CSV to JSON does not recognize line breaks in Windows 7
c3piio opened this issue · 5 comments
I have a very simple CSV that Access 2010 created. When I convert it to JSON the resulting text does not have any line breaks. I tried changing line_sep to:
"line_sep": false
"line_sep": "false"
"line_sep": "\r"
None of these recognize the line breaks in the CSV. A snapshot of the CSV and the first three rows are below:
"geonameid","name","asciiname","alternatenames","loc","feature_class","feature_code","country_code","cc2","admin1_code","admin2_code","admin3_code","admin4_code"
3,"Zamīn Sūkhteh","Zamin Sukhteh","Zamin Sukhteh,Zamīn Sūkhteh","[48.91667,32.48333]","P","PPL","IR",,"15",,,
5,"Yekāhī","Yekahi","Yekahi,Yekāhī","[48.9,32.5]","P","PPL","IR",,"15",,,
Can you paste in the result when you try to convert that snapshot?
What is the result if you go to the console and type "import os; os.linesep"?
After converting to JSON it looks like this:
[{""name"": "Zam\u012bn S\u016bkhteh", ""alternatenames"": "Zamin Sukhteh,Zam\u012bn S\u016bkhteh", ""cc2"": "", ""admin1_code"": "15", ""geonameid"": "3", ""feature_class"": "P", ""country_code"": "IR", ""loc"": "[48.91667,32.48333]", ""feature_code"": "PPL", ""admin3_code"": "", ""admin2_code"": "", ""admin4_code"": "", ""asciiname"": "Zamin Sukhteh"}, {""name"": "Yek\u0101h\u012b", ""alternatenames"": "Yekahi,Yek\u0101h\u012b", ""cc2"": "", ""admin1_code"": "15", ""geonameid"": "5", ""feature_class"": "P", ""country_code"": "IR", ""loc"": "[48.9,32.5]", ""feature_code"": "PPL", ""admin3_code"": "", ""admin2_code"": "", ""admin4_code"": "", ""asciiname"": "Yekahi"} .... etc ....
Import OS:
import os; os.linesep
'\r\n'
I can reproduce this.

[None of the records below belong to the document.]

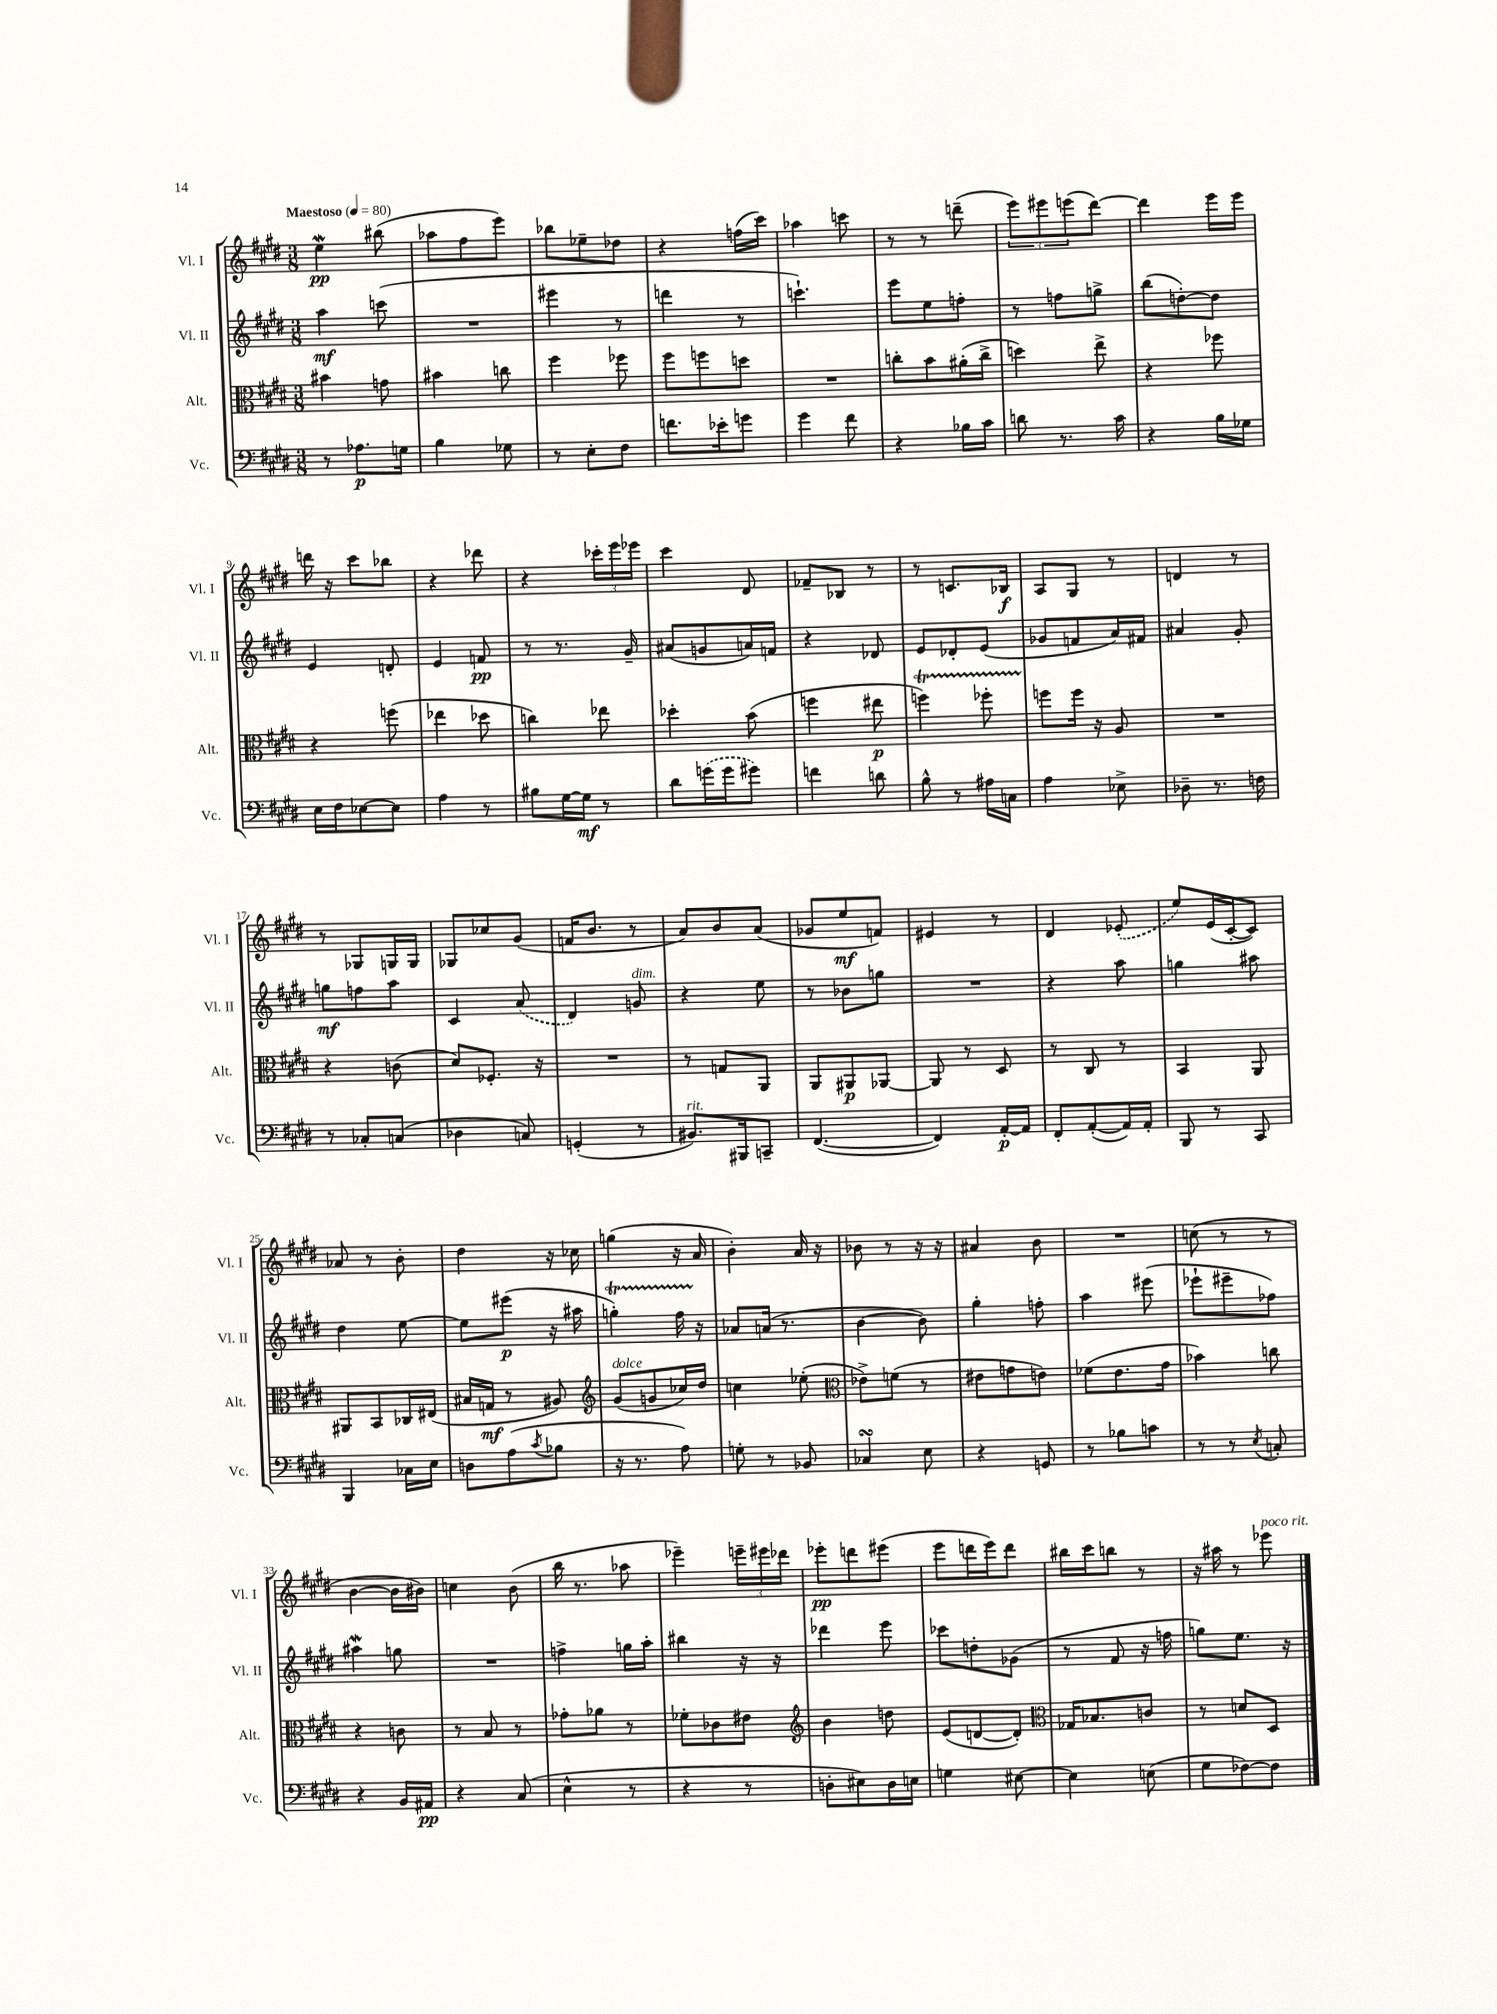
<<
\new StaffGroup <<
\new Staff = "s0" \with { instrumentName = "Vl. I" shortInstrumentName = "Vl. I" } {
    \clef treble \key e \major \numericTimeSignature \time 3/8 \tempo "Maestoso" 4 = 80
    e''4\mordent\pp bis''8( |
    aes''8 fis''8 e'''8) |
    bes''8 ees''8-- des''8 |
    r4 f''16( cis'''16) |
    aes''4 c'''8 |
    r8 r8 d'''8--( |
    \tuplet 3/2 { e'''8) eis'''8 e'''8( } dis'''8~) |
    dis'''4 e'''16 e'''16 |
    d'''16 r16 cis'''8 bes''8 |
    r4 des'''8 |
    r4 \tuplet 3/2 { ces'''16-. e'''16 ees'''16 } |
    cis'''4 dis'8 |
    fes'8-- bes8 r8 |
    r8 c'8. bes16\f |
    a8 gis8 r8 |
    d'4 r8 |
    r8 ges8 g16 g16 |
    ges8 ces''8 gis'8( |
    f'16 b'8. r8 |
    a'8) b'8 a'8( |
    ges'8 e''8\mf f'8) |
    eis'4 r8 |
    dis'4 \once \slurDashed ees'8-.( |
    e''8) e'16( cis'16~-. cis'8) |
    aes'8 r8 b'8-. |
    dis''4 r16 ces''16 |
    g''4( r16 a'16 |
    b'4-.) a'16 r16 |
    bes'8 r8 r16 r16 |
    ais'4 b'8 |
    R4. |
    c''8( r8 r8 |
    b'4~ b'16 bis'16) |
    c''4 b'8( |
    b''16 r8. aes''8 |
    ees'''4--) \tuplet 3/2 { e'''16-- eis'''16 des'''16 } |
    ees'''8-.\pp d'''8 eis'''8( |
    e'''8 d'''16 e'''16) d'''8 |
    bis''16 cis'''16 b''8 r8 |
    r16 ais''16 r8 ees'''8^\markup { \italic "poco rit." } \bar "|." |
}
\new Staff = "s1" \with { instrumentName = "Vl. II" shortInstrumentName = "Vl. II" } {
    \clef treble \key e \major \numericTimeSignature \time 3/8
    a''4\mf c'''8( |
    R4. |
    eis'''4 r8 |
    d'''4 r8 |
    c'''4.-!) |
    e'''8 e''8 f''8-. |
    r8 f''8 g''8-> |
    b''8( d''8~-.) d''8 |
    e'4 d'8-. |
    e'4 f'8\pp |
    r8 r8. gis'16-- |
    ais'8( g'8 a'16) f'16 |
    r4 des'8 |
    e'8 des'8-. e'8( |
    ges'8 f'8 a'16) fis'16 |
    ais'4 gis'8-. |
    g''8\mf f''8 a''8 |
    cis'4 \once \slurDashed a'8( |
    dis'4) g'8^\markup { \italic "dim." } |
    r4 e''8 |
    r8 bes'8 g''8 |
    R4. |
    r4 a''8 |
    g''4 ais''8 |
    dis''4 e''8~ |
    e''8 eis'''8\p( r16 ais''16 |
    g''4-.\startTrillSpan) fis''16 r16\stopTrillSpan |
    aes'8 a'16( r8. |
    b'4~ b'8) |
    gis''4-. f''8-. |
    a''4 eis'''8( |
    ees'''8-! eis'''8-- fes''8) |
    ais''4\mordent g''8 |
    R4. |
    f''4-> g''16 a''16-. |
    bis''4 r16 r16 |
    des'''4 e'''8 |
    ces'''8 d''8-. ges'8( |
    r8 fis'8 r16 f''16 |
    g''8) e''8. r16 \bar "|." |
}
\new Staff = "s2" \with { instrumentName = "Alt." shortInstrumentName = "Alt." } {
    \clef alto \key e \major \numericTimeSignature \time 3/8
    bis'4 g'8 |
    bis'4 c''8 |
    fis''4 fes''8 |
    fis''8 f''8 d''8 |
    R4. |
    c''8-. b'8 ais'16-.( c''16-> |
    d''4) e''8-> |
    r4 fes''8 |
    r4 f''8( |
    ees''4 des''8 |
    c''4) ees''8 |
    des''4-. b'8( |
    f''4 eis''8\p |
    f''4\startTrillSpan) fes''8-. |
    f''8\stopTrillSpan f''16 r16 a8 |
    R4. |
    r4 c'8( |
    dis'8) fes8.-. r16 |
    R4. |
    r8 g8 a,8 |
    a,8 ais,8\p aes,8~ |
    aes,8 r8 dis8 |
    r8 cis8 r8 |
    b,4 a,8 |
    ais,8 b,8 ces16 eis16( |
    bis16 g16\mf r8 ais8) |
    \clef treble gis'8^\markup { \italic "dolce" }( g'8 ces''16) dis''16 |
    c''4 ees''8-.( |
    \clef alto ees'8->) f'8( r8 |
    eis'8 g'8 e'8) |
    fes'8( e'8. gis'16 |
    bes'4) c''8 |
    r4 c'8 |
    r8 b8 r8 |
    ges'8-. aes'8 r8 |
    fes'8-. ces'8 eis'8 |
    \clef treble b'4 d''8 |
    e'8( d'8~ d'8-.) |
    \clef alto ges16 bes8. c'8 |
    r8 d'8 dis8 \bar "|." |
}
\new Staff = "s3" \with { instrumentName = "Vc." shortInstrumentName = "Vc." } {
    \clef bass \key e \major \numericTimeSignature \time 3/8
    r8 aes8.\p g16 |
    b4 ges8 |
    r8 e8-. fis8 |
    f'8. ees'16-. g'8 |
    gis'4 fis'8 |
    r4 bes16 cis'16 |
    d'8 r8. cis'16 |
    r4 b16 ges16 |
    e16 fis16 ees8~ ees8 |
    a4 r8 |
    bis8 gis16~ gis16\mf r8 |
    dis'8 \once \slurDashed g'16( g'16 gis'8) |
    f'4 d'8 |
    b8-^ r8 ais16 c16 |
    a4 ees8-> |
    des8-- r8. f16 |
    r8 ces8-. c8( |
    des4 c8) |
    g,4-.( r8 |
    bis,8.^\markup { \italic "rit." }) bis,,16 c,8-- |
    fis,4.~( |
    fis,4) a,16~-.\p a,16 |
    fis,8-. a,8~-.( a,16) a,16-. |
    b,,8 r8 cis,8 |
    b,,4 ces16 e16 |
    d8 a8( \acciaccatura { cis'8 } bes8 |
    r16 r8. a8) |
    g8-. r8 bes,8 |
    ces4\turn e8 |
    r4 g,8 |
    r8 bes8 c'8 |
    r8 r8 \acciaccatura { e8 } c8-. |
    r4 b,16 ais,16\pp |
    r4 cis8( |
    e4-^ r8 |
    r4 r8 |
    d8-. eis8) d16 e16 |
    g4 eis8~ |
    eis4 e8( |
    gis8 fes8~) fes8 \bar "|." |
}
>>
>>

While the quotes are getting doubled, it's valid JSON. Fixing the quotes should be a quick fix. In the meantime, try doing a regex find-replace for "\\"|\\""
to "
.
Here's what I get when I do that find-replace and then format the JSON:
[
{
"name": "Zamīn Sūkhteh",
"alternatenames": "Zamin Sukhteh,Zamīn Sūkhteh",
"cc2": "",
"admin1_code": "15",
"geonameid": "3",
"feature_class": "P",
"country_code": "IR",
"loc": "[48.91667,32.48333]",
"feature_code": "PPL",
"admin3_code": "",
"admin2_code": "",
"admin4_code": "",
"asciiname": "Zamin Sukhteh"
},
{
"name": "Yekāhī",
"alternatenames": "Yekahi,Yekāhī",
"cc2": "",
"admin1_code": "15",
"geonameid": "5",
"feature_class": "P",
"country_code": "IR",
"loc": "[48.9,32.5]",
"feature_code": "PPL",
"admin3_code": "",
"admin2_code": "",
"admin4_code": "",
"asciiname": "Yekahi"
}
]
Having the same issue, it seems like the line endings detection is messed up.

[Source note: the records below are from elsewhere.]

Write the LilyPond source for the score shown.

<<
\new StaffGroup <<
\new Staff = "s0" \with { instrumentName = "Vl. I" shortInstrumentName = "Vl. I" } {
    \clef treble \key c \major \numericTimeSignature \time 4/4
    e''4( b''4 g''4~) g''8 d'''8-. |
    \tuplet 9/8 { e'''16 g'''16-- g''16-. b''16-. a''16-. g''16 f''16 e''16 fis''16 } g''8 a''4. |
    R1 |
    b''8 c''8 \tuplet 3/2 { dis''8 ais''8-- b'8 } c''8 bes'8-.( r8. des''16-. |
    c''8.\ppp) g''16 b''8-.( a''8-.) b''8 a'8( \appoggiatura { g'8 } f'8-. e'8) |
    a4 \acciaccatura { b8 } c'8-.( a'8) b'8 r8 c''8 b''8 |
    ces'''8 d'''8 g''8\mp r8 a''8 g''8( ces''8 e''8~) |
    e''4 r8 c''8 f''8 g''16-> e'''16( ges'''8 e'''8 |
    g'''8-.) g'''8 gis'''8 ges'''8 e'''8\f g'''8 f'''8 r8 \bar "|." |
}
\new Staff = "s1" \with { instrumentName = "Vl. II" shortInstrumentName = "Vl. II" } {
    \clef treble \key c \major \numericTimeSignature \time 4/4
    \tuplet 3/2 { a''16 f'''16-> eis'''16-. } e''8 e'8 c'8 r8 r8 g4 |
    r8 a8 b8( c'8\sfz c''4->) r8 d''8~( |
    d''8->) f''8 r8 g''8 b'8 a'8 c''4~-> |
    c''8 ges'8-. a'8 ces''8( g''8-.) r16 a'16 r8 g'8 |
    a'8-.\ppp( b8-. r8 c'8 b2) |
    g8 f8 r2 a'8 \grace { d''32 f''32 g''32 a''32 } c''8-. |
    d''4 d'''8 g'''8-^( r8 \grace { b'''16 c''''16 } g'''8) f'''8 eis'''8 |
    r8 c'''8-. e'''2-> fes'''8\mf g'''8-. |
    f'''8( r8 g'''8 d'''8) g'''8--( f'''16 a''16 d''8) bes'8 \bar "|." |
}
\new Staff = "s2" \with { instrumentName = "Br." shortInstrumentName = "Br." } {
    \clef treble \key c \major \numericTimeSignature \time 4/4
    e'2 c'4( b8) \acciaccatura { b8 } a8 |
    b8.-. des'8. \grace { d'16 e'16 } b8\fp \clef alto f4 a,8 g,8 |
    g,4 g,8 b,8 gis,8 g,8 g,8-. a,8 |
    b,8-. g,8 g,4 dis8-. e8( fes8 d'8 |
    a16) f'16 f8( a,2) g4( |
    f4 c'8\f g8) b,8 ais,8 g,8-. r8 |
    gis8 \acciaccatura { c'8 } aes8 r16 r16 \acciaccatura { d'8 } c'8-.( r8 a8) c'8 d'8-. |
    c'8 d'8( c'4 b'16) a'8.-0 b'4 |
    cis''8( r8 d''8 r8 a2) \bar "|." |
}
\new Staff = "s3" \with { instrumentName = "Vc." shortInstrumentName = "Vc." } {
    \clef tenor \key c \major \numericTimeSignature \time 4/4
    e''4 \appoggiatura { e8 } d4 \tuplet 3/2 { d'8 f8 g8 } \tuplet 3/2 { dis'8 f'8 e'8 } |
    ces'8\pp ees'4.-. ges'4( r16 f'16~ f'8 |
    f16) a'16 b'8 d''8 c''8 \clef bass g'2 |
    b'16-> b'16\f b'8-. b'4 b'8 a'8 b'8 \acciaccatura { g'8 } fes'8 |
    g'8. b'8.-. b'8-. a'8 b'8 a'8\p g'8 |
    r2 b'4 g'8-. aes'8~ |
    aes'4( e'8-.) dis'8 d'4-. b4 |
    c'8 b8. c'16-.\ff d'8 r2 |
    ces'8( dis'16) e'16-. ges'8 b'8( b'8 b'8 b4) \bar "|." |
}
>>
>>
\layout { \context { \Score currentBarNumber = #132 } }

I guess it's a python thing ? http://bugs.python.org/issue18829
FWIW, I had a similar issue today, where when trying to do any conversion, it simply returned an "empty" result (eg. converting to JSON returned [], even using the sample data that is on the README).
The solution I found in Sublime text was to go to View > Line Endings > Unix, then the conversion worked.
I'm running Sublime Text 3, with Windows 10, too.